All that is wanted is the exact text of each line from the one with "Eredivisie: Samenvatting FC Utre" to the close of the listing, ends included.

◇ ◇ ◇ ◇

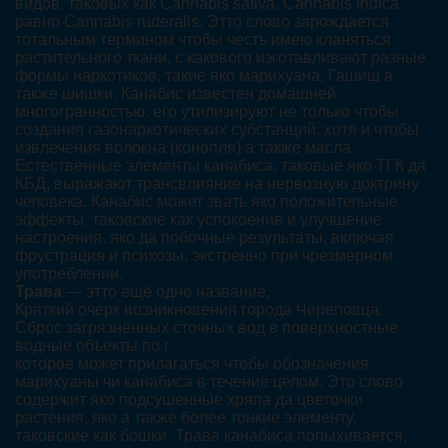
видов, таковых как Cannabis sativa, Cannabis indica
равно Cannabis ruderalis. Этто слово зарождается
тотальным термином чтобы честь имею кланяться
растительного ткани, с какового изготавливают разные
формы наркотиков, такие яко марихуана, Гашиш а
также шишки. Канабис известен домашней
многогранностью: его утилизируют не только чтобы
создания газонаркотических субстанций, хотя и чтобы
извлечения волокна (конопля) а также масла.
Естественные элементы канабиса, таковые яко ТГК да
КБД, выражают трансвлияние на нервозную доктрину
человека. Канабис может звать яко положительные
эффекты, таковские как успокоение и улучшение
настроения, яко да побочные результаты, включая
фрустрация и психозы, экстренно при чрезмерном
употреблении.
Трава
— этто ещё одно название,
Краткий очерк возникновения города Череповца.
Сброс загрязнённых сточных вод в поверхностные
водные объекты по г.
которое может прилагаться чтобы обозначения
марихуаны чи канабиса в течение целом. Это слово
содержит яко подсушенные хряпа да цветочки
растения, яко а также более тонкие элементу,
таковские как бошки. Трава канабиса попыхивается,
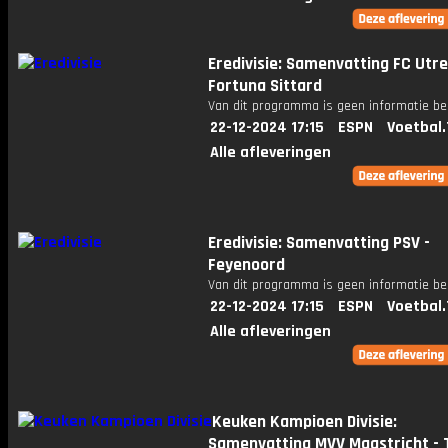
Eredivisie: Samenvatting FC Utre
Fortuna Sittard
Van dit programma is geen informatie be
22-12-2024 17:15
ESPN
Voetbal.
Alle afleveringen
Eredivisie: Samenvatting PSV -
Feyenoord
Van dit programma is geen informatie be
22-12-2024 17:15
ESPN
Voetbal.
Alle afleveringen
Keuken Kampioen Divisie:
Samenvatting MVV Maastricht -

◇ ◇ ◇ ◇

### Response area
Eredivisie: Samenvatting FC Utre
Fortuna Sittard
Van dit programma is geen informatie be
22-12-2024 17:15
ESPN
Voetbal.
Alle afleveringen
Eredivisie: Samenvatting PSV -
Feyenoord
Van dit programma is geen informatie be
22-12-2024 17:15
ESPN
Voetbal.
Alle afleveringen
Keuken Kampioen Divisie:
Samenvatting MVV Maastricht -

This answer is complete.